Looks like the parent is correct. I didn't believe this either, but it only takes ~30 seconds to test. I touched a file, used stat -c %Y to see the mtime, opened it in write mode via the python shell, wrote to it ^Z, ran stat, etc, etc.

$ uname -r
3.8.5-201.fc18.x86_64
$ touch foobar
$ stat -c %Y foobar
1416501313
$ python
Python 2.7.3 (default, Aug 9 2012, 17:23:57)
[GCC 4.7.1 20120720 (Red Hat 4.7.1-5)] on linux2
Type "help", "copyright", "credits" or "license" for more information.

>>> FH = open('foobar', 'w')
>>>
[1]+ Stopped python
$ stat -c %Y foobar
1416501321
$ fg
python

>>> FH.write('test\n')
>>>
[1]+ Stopped python
$ stat -c %Y foobar
1416501321
$ fg
python

>>> FH.write('test\n')
>>>
[1]+ Stopped python
$ stat -c %Y foobar
1416501321
$ fg
python

>>> FH.close()
>>>
$ stat -c %Y foobar
1416501347

Looks like the evidence points that indeed this is the case. Oh and if you're curious, this is on my Fedora 18 workstation (I'm too lazy to update) with a 3.8.5 kernel.

Mtime, too?

Posted Nov 20, 2014 16:58 UTC (Thu) by mthambi (guest, #51395) [Link] (2 responses)

FH.flush() is needed to make python do the system call.

After that mtime gets updated immediately. I am not sure whether it is actually written to disk.

Mtime, too?

Posted Nov 20, 2014 20:59 UTC (Thu) by jefftaylor (guest, #95911) [Link] (1 responses)

Alternatively, using the `os` (os.{open|write|close}) module gives direct access to the low level file access primitives. Particularly important when mucking around with HW drivers; the builtin `write` buffers into 4096B chunks which might wreak havoc if your goal is to send data over a wire.

Using the `os` module gives the expected behaviour (linux 3.17.2, F20)

$ uname -r
3.17.2-200.fc20.x86_64
$ touch test
$ stat -c %Y test
1416516686
$ python3
Python 3.3.2 (default, Nov 3 2014, 15:32:43)
[GCC 4.8.3 20140911 (Red Hat 4.8.3-7)] on linux
Type "help", "copyright", "credits" or "license" for more information.
>>> import os
>>> fd = os.open("test", os.O_WRONLY)
[2]+ Stopped python3
$ stat -c %Y test
1416516686 # Unchanged by os.open
$ fg
python3
>>> os.write(3, b"test\n")
5
[2]+ Stopped python3
$ stat -c %Y test
1416516760 # Changed by os.write
$ fg
python3
>>> os.write(3, b"test2\n")
6
[2]+ Stopped python3
$ stat -c %Y test
1416516780 # Changed by os.write
$ fg
python3
>>> os.close(3)
[2]+ Stopped python3
$ stat -c %Y test
1416516780 # Unchanged by os.close

Mtime, too?

•••

--- Try it ---
Answer these questions from the forum thread on file modification times, one per line:
1. On which Fedora release and kernel version was the first test run?
2. Which call does the post beginning "FH.flush() is needed" name as required to make Python do the system call?
3. Into what size chunks does the builtin `write` buffer?
The data below stands apart from the preceding passage as separate material.

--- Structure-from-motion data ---
•••

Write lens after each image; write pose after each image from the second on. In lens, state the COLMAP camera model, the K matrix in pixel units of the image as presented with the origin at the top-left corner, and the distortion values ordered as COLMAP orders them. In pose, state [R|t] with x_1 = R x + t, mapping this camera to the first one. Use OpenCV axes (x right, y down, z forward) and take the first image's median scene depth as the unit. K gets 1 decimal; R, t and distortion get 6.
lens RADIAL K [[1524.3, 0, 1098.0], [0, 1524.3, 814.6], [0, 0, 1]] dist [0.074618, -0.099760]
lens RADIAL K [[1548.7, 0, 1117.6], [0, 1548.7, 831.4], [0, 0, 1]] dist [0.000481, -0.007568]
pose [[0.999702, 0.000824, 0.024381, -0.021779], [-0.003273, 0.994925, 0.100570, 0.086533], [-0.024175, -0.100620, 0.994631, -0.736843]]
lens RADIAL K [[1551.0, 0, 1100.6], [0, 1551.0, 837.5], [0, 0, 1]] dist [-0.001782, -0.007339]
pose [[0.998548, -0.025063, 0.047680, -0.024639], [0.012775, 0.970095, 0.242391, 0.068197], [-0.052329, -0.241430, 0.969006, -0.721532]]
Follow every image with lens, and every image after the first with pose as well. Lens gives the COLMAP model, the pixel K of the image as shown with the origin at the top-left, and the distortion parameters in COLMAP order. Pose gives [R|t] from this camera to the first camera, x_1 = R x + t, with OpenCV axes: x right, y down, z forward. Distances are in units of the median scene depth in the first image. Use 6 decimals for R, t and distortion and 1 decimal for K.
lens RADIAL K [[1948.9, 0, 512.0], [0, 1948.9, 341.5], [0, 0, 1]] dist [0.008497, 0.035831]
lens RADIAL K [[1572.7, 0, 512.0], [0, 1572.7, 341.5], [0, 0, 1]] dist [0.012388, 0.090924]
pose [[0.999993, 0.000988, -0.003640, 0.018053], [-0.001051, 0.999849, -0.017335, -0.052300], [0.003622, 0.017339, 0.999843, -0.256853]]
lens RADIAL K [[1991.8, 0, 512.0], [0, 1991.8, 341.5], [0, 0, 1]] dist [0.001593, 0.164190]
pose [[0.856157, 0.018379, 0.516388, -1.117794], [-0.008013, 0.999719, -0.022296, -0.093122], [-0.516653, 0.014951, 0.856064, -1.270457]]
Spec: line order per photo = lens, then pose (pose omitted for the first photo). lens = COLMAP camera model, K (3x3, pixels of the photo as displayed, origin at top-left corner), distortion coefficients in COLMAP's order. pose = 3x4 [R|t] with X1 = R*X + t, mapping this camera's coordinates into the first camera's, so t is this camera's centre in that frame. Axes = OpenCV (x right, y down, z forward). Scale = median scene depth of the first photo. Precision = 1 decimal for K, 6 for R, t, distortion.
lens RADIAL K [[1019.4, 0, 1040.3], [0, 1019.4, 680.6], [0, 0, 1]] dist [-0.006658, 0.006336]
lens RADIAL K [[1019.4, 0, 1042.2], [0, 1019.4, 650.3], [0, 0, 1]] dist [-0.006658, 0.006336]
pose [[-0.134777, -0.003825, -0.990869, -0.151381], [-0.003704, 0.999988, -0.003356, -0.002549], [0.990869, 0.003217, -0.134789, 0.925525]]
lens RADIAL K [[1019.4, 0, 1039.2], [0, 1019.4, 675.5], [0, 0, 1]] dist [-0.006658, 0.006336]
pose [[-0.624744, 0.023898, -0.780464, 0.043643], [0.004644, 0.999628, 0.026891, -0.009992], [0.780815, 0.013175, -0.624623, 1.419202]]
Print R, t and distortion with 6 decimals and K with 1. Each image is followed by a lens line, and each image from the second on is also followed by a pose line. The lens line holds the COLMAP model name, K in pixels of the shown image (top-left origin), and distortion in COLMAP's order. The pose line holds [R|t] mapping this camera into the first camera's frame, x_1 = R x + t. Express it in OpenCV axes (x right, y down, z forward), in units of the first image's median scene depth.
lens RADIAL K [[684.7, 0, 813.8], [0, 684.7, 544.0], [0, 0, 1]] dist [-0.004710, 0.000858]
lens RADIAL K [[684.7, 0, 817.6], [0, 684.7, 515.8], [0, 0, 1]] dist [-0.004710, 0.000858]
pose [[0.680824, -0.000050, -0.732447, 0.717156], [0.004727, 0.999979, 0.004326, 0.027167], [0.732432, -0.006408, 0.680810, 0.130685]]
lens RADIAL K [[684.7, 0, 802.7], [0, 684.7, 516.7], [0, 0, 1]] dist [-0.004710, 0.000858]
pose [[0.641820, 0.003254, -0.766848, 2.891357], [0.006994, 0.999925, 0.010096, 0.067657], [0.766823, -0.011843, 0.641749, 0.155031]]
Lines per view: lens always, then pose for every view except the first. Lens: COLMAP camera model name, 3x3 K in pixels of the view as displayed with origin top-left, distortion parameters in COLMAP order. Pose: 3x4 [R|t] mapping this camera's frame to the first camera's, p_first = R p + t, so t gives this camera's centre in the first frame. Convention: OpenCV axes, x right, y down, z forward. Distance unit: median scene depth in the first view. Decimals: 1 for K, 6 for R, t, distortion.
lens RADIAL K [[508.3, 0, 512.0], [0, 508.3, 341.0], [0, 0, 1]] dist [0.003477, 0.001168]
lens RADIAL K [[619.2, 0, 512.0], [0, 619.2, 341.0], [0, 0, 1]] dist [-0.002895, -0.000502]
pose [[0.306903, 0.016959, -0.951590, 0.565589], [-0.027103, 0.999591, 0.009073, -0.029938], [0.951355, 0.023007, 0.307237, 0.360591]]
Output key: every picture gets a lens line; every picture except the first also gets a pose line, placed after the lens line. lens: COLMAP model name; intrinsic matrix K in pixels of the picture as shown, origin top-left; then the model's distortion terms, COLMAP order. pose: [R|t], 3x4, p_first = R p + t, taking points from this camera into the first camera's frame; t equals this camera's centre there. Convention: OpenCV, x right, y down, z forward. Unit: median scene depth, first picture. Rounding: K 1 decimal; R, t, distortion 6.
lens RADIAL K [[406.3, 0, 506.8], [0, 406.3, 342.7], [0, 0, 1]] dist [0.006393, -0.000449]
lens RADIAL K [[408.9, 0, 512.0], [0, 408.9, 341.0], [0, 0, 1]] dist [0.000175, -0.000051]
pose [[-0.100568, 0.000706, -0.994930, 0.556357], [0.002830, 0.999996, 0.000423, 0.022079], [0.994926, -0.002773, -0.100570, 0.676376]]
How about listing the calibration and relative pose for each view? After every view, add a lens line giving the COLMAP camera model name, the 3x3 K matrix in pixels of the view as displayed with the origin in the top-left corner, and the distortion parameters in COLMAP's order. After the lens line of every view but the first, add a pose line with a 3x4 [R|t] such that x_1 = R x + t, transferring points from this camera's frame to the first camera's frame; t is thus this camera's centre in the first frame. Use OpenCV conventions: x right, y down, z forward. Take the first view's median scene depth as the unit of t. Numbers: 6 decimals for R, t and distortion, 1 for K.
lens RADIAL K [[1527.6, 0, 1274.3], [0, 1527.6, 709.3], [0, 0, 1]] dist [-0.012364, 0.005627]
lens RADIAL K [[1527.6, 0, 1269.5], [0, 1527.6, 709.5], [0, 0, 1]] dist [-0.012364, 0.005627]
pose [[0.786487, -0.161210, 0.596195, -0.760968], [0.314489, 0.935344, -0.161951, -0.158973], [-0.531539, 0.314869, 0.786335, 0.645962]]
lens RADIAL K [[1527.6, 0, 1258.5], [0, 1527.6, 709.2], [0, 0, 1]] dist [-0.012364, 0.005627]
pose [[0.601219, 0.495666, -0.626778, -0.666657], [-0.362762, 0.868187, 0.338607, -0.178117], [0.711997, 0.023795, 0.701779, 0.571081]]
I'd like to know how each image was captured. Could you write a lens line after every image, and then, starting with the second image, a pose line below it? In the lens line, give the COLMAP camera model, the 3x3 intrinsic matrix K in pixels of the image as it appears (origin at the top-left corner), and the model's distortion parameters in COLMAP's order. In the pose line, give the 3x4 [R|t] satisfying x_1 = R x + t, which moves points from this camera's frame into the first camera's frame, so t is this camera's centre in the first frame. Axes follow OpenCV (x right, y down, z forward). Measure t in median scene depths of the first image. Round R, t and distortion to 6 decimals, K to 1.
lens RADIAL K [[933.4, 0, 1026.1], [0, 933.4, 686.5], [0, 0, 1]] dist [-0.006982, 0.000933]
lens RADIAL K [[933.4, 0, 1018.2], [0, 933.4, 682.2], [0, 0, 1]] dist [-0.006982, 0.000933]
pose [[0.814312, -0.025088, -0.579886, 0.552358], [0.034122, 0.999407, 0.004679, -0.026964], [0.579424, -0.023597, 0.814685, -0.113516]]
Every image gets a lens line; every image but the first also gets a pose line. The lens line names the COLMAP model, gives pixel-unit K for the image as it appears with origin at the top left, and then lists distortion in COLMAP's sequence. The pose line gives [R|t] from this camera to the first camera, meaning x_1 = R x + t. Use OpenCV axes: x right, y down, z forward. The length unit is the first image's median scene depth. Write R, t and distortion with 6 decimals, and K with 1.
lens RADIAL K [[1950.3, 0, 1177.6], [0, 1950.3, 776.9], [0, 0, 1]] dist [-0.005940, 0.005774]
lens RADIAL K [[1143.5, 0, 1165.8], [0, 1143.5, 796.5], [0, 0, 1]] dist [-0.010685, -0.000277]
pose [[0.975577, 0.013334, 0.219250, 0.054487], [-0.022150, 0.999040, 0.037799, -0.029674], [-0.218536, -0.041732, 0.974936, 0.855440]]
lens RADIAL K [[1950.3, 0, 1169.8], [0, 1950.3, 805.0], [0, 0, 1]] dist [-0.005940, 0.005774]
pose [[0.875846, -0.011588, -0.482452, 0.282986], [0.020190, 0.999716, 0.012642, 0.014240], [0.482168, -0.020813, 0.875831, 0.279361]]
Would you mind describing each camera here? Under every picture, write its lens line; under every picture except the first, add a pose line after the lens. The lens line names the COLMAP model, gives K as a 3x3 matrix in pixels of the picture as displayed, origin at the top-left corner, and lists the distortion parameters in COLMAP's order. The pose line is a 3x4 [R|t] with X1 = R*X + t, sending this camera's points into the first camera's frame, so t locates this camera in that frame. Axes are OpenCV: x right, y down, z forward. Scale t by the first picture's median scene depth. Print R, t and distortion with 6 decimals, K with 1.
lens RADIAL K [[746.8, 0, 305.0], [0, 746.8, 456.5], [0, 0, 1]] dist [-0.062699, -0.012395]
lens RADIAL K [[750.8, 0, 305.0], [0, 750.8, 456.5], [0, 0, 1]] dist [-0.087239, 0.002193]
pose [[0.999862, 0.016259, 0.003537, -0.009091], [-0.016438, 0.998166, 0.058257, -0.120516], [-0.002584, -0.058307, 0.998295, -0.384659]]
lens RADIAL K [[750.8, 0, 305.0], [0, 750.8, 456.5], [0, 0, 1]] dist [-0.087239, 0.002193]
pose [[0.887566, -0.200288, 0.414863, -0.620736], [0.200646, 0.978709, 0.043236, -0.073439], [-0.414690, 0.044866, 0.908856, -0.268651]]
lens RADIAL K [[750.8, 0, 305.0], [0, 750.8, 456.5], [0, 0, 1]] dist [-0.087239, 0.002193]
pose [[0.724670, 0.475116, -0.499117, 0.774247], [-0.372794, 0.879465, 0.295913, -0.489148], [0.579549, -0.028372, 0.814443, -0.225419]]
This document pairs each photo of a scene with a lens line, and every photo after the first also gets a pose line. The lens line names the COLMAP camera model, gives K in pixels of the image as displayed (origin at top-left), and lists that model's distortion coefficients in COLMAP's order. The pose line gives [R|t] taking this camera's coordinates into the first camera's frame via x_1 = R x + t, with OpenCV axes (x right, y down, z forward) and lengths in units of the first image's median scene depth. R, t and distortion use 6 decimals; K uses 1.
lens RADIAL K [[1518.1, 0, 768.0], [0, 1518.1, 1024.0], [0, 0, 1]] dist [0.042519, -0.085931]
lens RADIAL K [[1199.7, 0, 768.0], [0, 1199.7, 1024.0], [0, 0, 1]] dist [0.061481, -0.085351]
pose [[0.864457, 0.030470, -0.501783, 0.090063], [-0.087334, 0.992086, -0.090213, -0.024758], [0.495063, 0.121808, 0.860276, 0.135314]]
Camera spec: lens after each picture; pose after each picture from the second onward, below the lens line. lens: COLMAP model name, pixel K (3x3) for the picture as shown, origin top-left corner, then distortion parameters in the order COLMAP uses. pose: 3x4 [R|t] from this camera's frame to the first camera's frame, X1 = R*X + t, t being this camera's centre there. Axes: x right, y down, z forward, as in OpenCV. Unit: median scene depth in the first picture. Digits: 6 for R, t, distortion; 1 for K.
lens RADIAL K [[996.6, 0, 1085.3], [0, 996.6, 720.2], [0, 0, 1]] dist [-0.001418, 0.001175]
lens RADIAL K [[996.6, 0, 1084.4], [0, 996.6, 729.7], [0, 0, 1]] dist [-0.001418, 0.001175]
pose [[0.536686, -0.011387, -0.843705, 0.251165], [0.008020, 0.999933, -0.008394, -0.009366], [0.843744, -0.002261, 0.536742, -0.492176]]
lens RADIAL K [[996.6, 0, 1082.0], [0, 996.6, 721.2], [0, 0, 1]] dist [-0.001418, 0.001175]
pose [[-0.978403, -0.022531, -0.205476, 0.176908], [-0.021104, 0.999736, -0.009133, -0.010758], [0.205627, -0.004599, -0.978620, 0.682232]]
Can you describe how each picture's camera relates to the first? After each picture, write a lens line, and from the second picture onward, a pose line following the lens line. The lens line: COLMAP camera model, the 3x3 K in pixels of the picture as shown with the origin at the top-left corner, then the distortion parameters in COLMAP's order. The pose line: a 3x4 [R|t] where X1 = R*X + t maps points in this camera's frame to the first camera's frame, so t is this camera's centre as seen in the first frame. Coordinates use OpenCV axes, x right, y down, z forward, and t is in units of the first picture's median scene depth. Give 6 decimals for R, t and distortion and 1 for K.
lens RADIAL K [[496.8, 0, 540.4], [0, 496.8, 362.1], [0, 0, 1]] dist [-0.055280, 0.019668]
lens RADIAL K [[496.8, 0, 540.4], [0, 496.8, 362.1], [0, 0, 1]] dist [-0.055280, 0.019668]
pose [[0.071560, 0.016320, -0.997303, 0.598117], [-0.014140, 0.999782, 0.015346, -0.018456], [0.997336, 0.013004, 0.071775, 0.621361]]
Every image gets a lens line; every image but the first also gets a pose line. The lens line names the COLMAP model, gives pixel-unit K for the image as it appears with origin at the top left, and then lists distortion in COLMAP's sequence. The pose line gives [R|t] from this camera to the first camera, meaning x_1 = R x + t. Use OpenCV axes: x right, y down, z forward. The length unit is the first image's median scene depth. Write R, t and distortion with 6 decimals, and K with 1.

•••

--- Response to the task ---
1. Fedora 18 with a 3.8.5 kernel
2. FH.flush()
3. 4096B chunks